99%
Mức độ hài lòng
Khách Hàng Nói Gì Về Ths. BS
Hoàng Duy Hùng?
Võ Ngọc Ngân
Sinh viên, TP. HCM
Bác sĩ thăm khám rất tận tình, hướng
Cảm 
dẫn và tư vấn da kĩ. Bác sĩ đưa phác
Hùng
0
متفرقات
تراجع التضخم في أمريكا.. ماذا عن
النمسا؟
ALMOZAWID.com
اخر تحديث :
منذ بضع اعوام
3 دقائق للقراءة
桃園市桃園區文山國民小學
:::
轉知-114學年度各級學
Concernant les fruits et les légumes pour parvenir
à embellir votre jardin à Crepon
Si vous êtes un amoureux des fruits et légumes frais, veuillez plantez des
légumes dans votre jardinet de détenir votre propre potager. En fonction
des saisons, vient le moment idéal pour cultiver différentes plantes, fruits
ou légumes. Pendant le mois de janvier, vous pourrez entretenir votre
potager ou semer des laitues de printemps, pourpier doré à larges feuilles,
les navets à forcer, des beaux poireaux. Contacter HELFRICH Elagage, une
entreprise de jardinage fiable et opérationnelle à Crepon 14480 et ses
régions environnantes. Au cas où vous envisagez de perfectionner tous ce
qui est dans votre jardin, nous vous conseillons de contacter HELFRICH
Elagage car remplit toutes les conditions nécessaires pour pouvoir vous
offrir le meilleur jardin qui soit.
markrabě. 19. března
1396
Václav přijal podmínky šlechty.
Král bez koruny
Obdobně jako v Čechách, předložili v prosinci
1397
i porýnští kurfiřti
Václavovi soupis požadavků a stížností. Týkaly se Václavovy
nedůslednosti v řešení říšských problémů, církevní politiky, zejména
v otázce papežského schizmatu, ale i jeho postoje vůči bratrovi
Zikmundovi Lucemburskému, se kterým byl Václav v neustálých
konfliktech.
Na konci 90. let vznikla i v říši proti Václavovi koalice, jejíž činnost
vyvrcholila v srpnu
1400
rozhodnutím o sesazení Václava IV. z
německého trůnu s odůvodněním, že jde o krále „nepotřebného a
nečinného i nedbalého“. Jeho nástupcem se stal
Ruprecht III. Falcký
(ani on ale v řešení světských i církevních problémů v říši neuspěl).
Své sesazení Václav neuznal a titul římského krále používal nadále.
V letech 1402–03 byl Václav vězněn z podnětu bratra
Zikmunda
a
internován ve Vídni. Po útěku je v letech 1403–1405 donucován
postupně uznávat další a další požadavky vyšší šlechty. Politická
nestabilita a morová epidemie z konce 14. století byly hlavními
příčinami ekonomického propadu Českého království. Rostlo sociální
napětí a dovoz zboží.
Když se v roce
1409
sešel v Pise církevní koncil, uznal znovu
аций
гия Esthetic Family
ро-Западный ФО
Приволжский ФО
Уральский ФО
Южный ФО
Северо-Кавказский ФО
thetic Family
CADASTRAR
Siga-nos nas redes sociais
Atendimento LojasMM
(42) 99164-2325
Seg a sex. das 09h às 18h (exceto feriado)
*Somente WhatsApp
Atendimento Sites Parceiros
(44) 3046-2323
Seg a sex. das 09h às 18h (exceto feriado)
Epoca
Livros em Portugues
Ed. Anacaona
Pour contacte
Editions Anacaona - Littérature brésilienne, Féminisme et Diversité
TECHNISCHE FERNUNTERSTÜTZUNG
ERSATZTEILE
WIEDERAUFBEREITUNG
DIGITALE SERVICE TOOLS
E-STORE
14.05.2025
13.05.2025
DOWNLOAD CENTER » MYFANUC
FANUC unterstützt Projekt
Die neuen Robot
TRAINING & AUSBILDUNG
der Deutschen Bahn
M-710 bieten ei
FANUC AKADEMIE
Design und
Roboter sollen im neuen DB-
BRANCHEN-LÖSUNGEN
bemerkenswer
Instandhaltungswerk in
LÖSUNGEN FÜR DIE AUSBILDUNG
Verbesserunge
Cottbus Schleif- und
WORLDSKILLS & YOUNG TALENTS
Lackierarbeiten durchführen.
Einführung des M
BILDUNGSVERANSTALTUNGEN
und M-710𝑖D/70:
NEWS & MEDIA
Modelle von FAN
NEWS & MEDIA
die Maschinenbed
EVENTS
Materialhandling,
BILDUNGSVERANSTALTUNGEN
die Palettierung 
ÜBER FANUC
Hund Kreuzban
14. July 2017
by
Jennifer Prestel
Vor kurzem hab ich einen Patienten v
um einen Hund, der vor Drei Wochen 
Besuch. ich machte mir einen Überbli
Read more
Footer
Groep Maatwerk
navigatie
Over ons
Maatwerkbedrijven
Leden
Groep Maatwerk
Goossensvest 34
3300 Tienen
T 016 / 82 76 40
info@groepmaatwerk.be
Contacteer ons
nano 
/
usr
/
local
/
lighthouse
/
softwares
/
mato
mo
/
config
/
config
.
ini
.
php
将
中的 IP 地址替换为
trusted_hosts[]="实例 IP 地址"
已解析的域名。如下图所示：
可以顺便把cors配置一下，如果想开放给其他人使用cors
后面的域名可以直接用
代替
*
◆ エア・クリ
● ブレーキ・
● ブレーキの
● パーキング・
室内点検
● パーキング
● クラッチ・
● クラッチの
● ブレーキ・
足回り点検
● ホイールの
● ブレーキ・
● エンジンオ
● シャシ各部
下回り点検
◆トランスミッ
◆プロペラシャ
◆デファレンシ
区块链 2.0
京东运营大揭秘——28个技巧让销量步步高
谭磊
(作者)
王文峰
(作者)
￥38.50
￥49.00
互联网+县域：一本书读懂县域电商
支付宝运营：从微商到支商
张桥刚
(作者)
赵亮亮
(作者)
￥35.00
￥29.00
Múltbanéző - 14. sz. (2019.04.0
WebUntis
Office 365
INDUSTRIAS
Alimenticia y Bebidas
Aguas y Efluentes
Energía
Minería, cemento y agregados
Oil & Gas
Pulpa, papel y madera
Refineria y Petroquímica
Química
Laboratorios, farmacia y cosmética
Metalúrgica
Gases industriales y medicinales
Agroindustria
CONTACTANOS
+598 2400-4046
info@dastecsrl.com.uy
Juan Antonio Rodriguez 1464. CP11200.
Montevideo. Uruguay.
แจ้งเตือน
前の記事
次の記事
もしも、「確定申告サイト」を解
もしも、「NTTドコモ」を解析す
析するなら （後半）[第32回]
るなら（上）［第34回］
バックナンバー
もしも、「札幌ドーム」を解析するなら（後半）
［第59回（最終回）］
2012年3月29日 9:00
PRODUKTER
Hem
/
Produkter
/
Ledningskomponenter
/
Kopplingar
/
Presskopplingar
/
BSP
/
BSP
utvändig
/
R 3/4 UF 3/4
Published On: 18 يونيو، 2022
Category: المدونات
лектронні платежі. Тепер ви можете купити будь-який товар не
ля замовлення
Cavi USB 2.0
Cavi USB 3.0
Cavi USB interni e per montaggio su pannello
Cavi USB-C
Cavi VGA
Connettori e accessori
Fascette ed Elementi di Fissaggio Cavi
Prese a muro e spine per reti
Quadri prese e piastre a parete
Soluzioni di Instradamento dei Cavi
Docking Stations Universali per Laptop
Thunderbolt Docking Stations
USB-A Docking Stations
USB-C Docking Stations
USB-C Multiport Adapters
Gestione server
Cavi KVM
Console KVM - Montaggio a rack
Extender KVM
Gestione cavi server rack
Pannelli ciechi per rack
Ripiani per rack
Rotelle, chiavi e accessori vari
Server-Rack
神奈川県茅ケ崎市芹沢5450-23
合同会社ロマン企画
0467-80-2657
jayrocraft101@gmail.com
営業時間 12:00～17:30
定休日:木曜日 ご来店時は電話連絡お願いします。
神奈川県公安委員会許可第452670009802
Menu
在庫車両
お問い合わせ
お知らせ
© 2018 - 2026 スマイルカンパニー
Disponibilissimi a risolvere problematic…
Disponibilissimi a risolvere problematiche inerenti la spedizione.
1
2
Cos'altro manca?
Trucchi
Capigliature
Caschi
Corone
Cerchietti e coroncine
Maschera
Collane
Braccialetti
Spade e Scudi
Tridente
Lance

**What is required**
Reproduce the data word for word, from its first line through the line containing "i porýnští kurfiřti", with that line included.

**Finished task**
99%
Mức độ hài lòng
Khách Hàng Nói Gì Về Ths. BS
Hoàng Duy Hùng?
Võ Ngọc Ngân
Sinh viên, TP. HCM
Bác sĩ thăm khám rất tận tình, hướng
Cảm 
dẫn và tư vấn da kĩ. Bác sĩ đưa phác
Hùng
0
متفرقات
تراجع التضخم في أمريكا.. ماذا عن
النمسا؟
ALMOZAWID.com
اخر تحديث :
منذ بضع اعوام
3 دقائق للقراءة
桃園市桃園區文山國民小學
:::
轉知-114學年度各級學
Concernant les fruits et les légumes pour parvenir
à embellir votre jardin à Crepon
Si vous êtes un amoureux des fruits et légumes frais, veuillez plantez des
légumes dans votre jardinet de détenir votre propre potager. En fonction
des saisons, vient le moment idéal pour cultiver différentes plantes, fruits
ou légumes. Pendant le mois de janvier, vous pourrez entretenir votre
potager ou semer des laitues de printemps, pourpier doré à larges feuilles,
les navets à forcer, des beaux poireaux. Contacter HELFRICH Elagage, une
entreprise de jardinage fiable et opérationnelle à Crepon 14480 et ses
régions environnantes. Au cas où vous envisagez de perfectionner tous ce
qui est dans votre jardin, nous vous conseillons de contacter HELFRICH
Elagage car remplit toutes les conditions nécessaires pour pouvoir vous
offrir le meilleur jardin qui soit.
markrabě. 19. března
1396
Václav přijal podmínky šlechty.
Král bez koruny
Obdobně jako v Čechách, předložili v prosinci
1397
i porýnští kurfiřti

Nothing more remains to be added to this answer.